Let’s trace something closer to real ML — a tiny neural network layer with a loss function, then see what value_and_grad does to the graph:

[18]:

def simple_layer(params, x):
    """One linear layer + ReLU: f(x) = relu(x @ W + b)."""
    return nb.relu(x @ params["W"] + params["b"])

def loss_fn(params, x, target):
    """MSE loss on the layer output."""
    pred = simple_layer(params, x)
    return nb.mean((pred - target) ** 2)

[19]:

# Create small inputs
params = {
    "W": nb.Tensor.from_dlpack(np.random.randn(3, 2).astype(np.float32)),
    "b": nb.Tensor.from_dlpack(np.zeros(2, dtype=np.float32)),
}
x_in = nb.Tensor.from_dlpack(np.random.randn(4, 3).astype(np.float32))
target = nb.Tensor.from_dlpack(np.random.randn(4, 2).astype(np.float32))

# Trace the training step
train_step = nb.value_and_grad(loss_fn, argnums=0)
traced_train = trace(train_step, params, x_in, target)
print(traced_train)

fn(
    %a1: f32[3,2],
    %a2: f32[2],
    %a3: f32[4,3],
    %a4: f32[4,2]
) {
  %v1: f32[4,2] = matmul(%a3, %a1)
  %v2: f32[1,2] = unsqueeze(%a2, axis=0)
  %v3: f32[4,2] = broadcast_to(%v2, shape=(4,2))
  %v4: f32[4,2] = add(%v1, %v3)
  %v5: f32[4,2] = relu(%v4)
  %v6: f32[4,2] = sub(%v5, %a4)
  %v7: f32[1] = unsqueeze(?, axis=0)
  %v8: f32[1,1] = unsqueeze(%v7, axis=0)
  %v9: f32[4,2] = broadcast_to(%v8, shape=(4,2))
  %v10: f32[4,2] = pow(%v6, %v9)
  %v11: f32[4,1] = reduce_sum(%v10, axis=1, keepdims=True)
  %v12: f32[1,1] = reduce_sum(%v11, axis=0, keepdims=True)
  %v13: f32[1] = reshape(%v12, shape=(1,))
  %v14: f32[] = squeeze(%v13, axis=0)
  %v15: f32[] = div(%v14, ?)
  %v16: f32[3,4] = swap_axes(%a3, axis1=-2, axis2=-1)
  %v17: f32[1] = unsqueeze(?, axis=0)
  %v18: f32[1,1] = unsqueeze(%v17, axis=0)
  %v19: f32[4,2] = broadcast_to(%v18, shape=(4,2))
  %v20: bool[4,2] = greater(%v4, %v19)
  %v21: f32[] = ones(device=Device(type=cpu,id=0), dtype=@float32, shape=())
  %v22: f32[] = div(%v21, ?)
  %v23: f32[1] = unsqueeze(%v22, axis=0)
  %v24: f32[1,1] = reshape(%v23, shape=(1,1))
  %v25: f32[4,1] = broadcast_to(%v24, shape=(4,1))
  %v26: f32[4,2] = broadcast_to(%v25, shape=(4,2))
  %v27: f32[1] = unsqueeze(?, axis=0)
  %v28: f32[1,1] = unsqueeze(%v27, axis=0)
  %v29: f32[4,2] = broadcast_to(%v28, shape=(4,2))
  %v30: f32[4,2] = sub(%v9, %v29)
  %v31: f32[4,2] = pow(%v6, %v30)
  %v32: f32[4,2] = mul(%v9, %v31)
  %v33: f32[4,2] = mul(%v26, %v32)
  %v34: f32[4,2] = zeros(device=Device(type=cpu,id=0), dtype=@float32, shape=(4,2))
  %v35: f32[4,2] = where(%v20, %v33, %v34)
  %v36: f32[3,2] = matmul(%v16, %v35)
  %v37: f32[1,2] = reduce_sum(%v35, axis=0, keepdims=True)
  %v38: f32[2] = squeeze(%v37, axis=0)
  return (%v15, %v36, %v38)
}

You can see the full forward+backward pass for a training step.

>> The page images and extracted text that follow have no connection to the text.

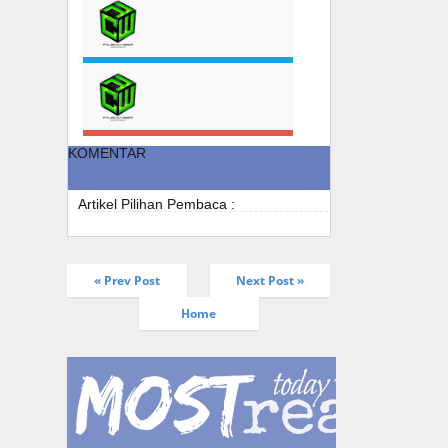
KOMENTAR
Artikel Pilihan Pembaca :
« Prev Post
Next Post »
Home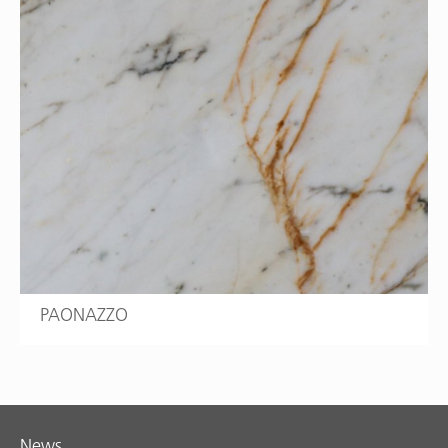
PAONAZZO
News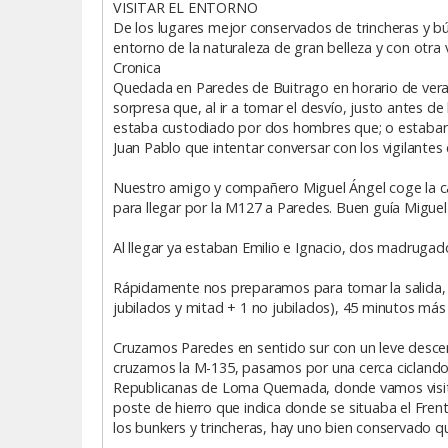
VISITAR EL ENTORNO
De los lugares mejor conservados de trincheras y bún
entorno de la naturaleza de gran belleza y con otr
Cronica
Quedada en Paredes de Buitrago en horario de verano
sorpresa que, al ir a tomar el desvío, justo antes de
estaba custodiado por dos hombres que; o estaban 
Juan Pablo que intentar conversar con los vigilantes
Nuestro amigo y compañero Miguel Ángel coge la ca
para llegar por la M127 a Paredes. Buen guía Miguel
Al llegar ya estaban Emilio e Ignacio, dos madrugad
Rápidamente nos preparamos para tomar la salida, la
jubilados y mitad + 1 no jubilados), 45 minutos más 
Cruzamos Paredes en sentido sur con un leve descen
cruzamos la M-135, pasamos por una cerca ciclando
Republicanas de Loma Quemada, donde vamos visitan
poste de hierro que indica donde se situaba el Fren
los bunkers y trincheras, hay uno bien conservado qu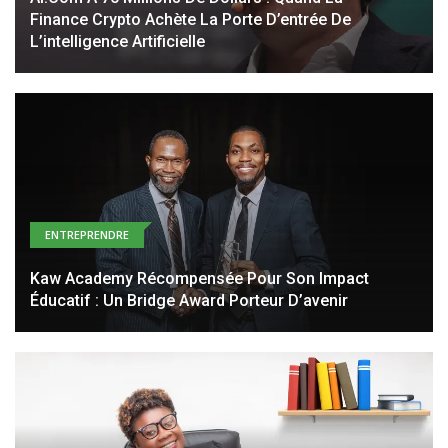
Finance Crypto Achète La Porte D’entrée De
L’intelligence Artificielle
ENTREPRENDRE
Kaw Academy Récompensée Pour Son Impact
Éducatif : Un Bridge Award Porteur D’avenir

This is exactly the graph that @nb.compile would optimize and execute efficiently.

The operations flow: matmul → add → relu → subtract → square → mean (forward), then the reverse chain computes gradients for W and b.

Summary#

Concept	What it does
`trace(fn, *args)`	Captures the computation graph without executing it
`grad`	Graph → graph: adds backward (chain rule) operations
`vmap`	Graph → graph: adds batch dimensions to all ops
`compile`	Traces → optimizes → compiles the graph for hardware
Composition	Transforms stack: `vmap(grad(f))` works automatically

Understanding tracing helps you reason about what Nabla does under the hood, debug unexpected behavior, and write more efficient code.